▶ _INSTRUCTIONS TO FOLLOW_
Repeat the data below exactly, dropping any pictures it holds.

▶ _Saved entries_
------
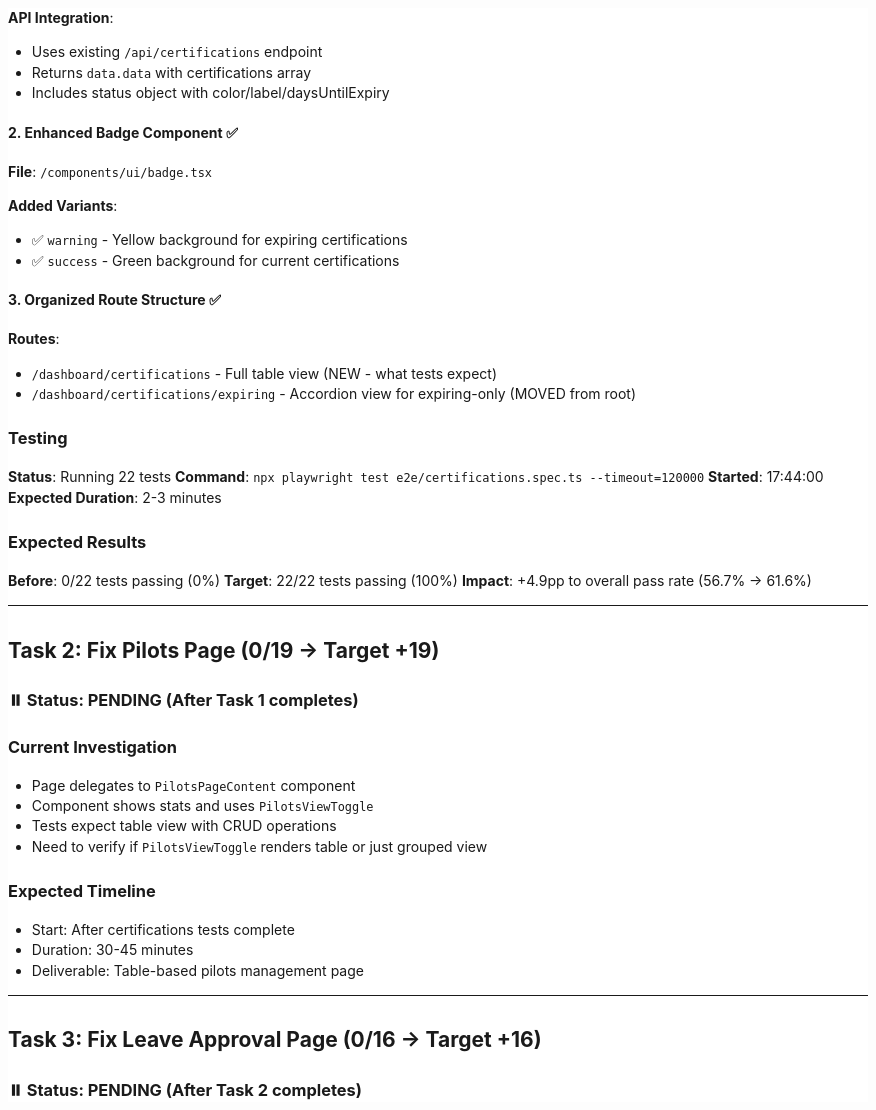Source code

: **API Integration**:
- Uses existing `/api/certifications` endpoint
- Returns `data.data` with certifications array
- Includes status object with color/label/daysUntilExpiry

#### 2. Enhanced Badge Component ✅
**File**: `/components/ui/badge.tsx`

**Added Variants**:
- ✅ `warning` - Yellow background for expiring certifications
- ✅ `success` - Green background for current certifications

#### 3. Organized Route Structure ✅
**Routes**:
- `/dashboard/certifications` - Full table view (NEW - what tests expect)
- `/dashboard/certifications/expiring` - Accordion view for expiring-only (MOVED from root)

### Testing
**Status**: Running 22 tests
**Command**: `npx playwright test e2e/certifications.spec.ts --timeout=120000`
**Started**: 17:44:00
**Expected Duration**: 2-3 minutes

### Expected Results
**Before**: 0/22 tests passing (0%)
**Target**: 22/22 tests passing (100%)
**Impact**: +4.9pp to overall pass rate (56.7% → 61.6%)

---

## Task 2: Fix Pilots Page (0/19 → Target +19)

### ⏸️ Status: PENDING (After Task 1 completes)

### Current Investigation
- Page delegates to `PilotsPageContent` component
- Component shows stats and uses `PilotsViewToggle`
- Tests expect table view with CRUD operations
- Need to verify if `PilotsViewToggle` renders table or just grouped view

### Expected Timeline
- Start: After certifications tests complete
- Duration: 30-45 minutes
- Deliverable: Table-based pilots management page

---

## Task 3: Fix Leave Approval Page (0/16 → Target +16)

### ⏸️ Status: PENDING (After Task 2 completes)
------
▶ _TASK SOLUTION_
Source code

: **API Integration**:
- Uses existing `/api/certifications` endpoint
- Returns `data.data` with certifications array
- Includes status object with color/label/daysUntilExpiry

#### 2. Enhanced Badge Component ✅
**File**: `/components/ui/badge.tsx`

**Added Variants**:
- ✅ `warning` - Yellow background for expiring certifications
- ✅ `success` - Green background for current certifications

#### 3. Organized Route Structure ✅
**Routes**:
- `/dashboard/certifications` - Full table view (NEW - what tests expect)
- `/dashboard/certifications/expiring` - Accordion view for expiring-only (MOVED from root)

### Testing
**Status**: Running 22 tests
**Command**: `npx playwright test e2e/certifications.spec.ts --timeout=120000`
**Started**: 17:44:00
**Expected Duration**: 2-3 minutes

### Expected Results
**Before**: 0/22 tests passing (0%)
**Target**: 22/22 tests passing (100%)
**Impact**: +4.9pp to overall pass rate (56.7% → 61.6%)

---

## Task 2: Fix Pilots Page (0/19 → Target +19)

### ⏸️ Status: PENDING (After Task 1 completes)

### Current Investigation
- Page delegates to `PilotsPageContent` component
- Component shows stats and uses `PilotsViewToggle`
- Tests expect table view with CRUD operations
- Need to verify if `PilotsViewToggle` renders table or just grouped view

### Expected Timeline
- Start: After certifications tests complete
- Duration: 30-45 minutes
- Deliverable: Table-based pilots management page

---

## Task 3: Fix Leave Approval Page (0/16 → Target +16)

### ⏸️ Status: PENDING (After Task 2 completes)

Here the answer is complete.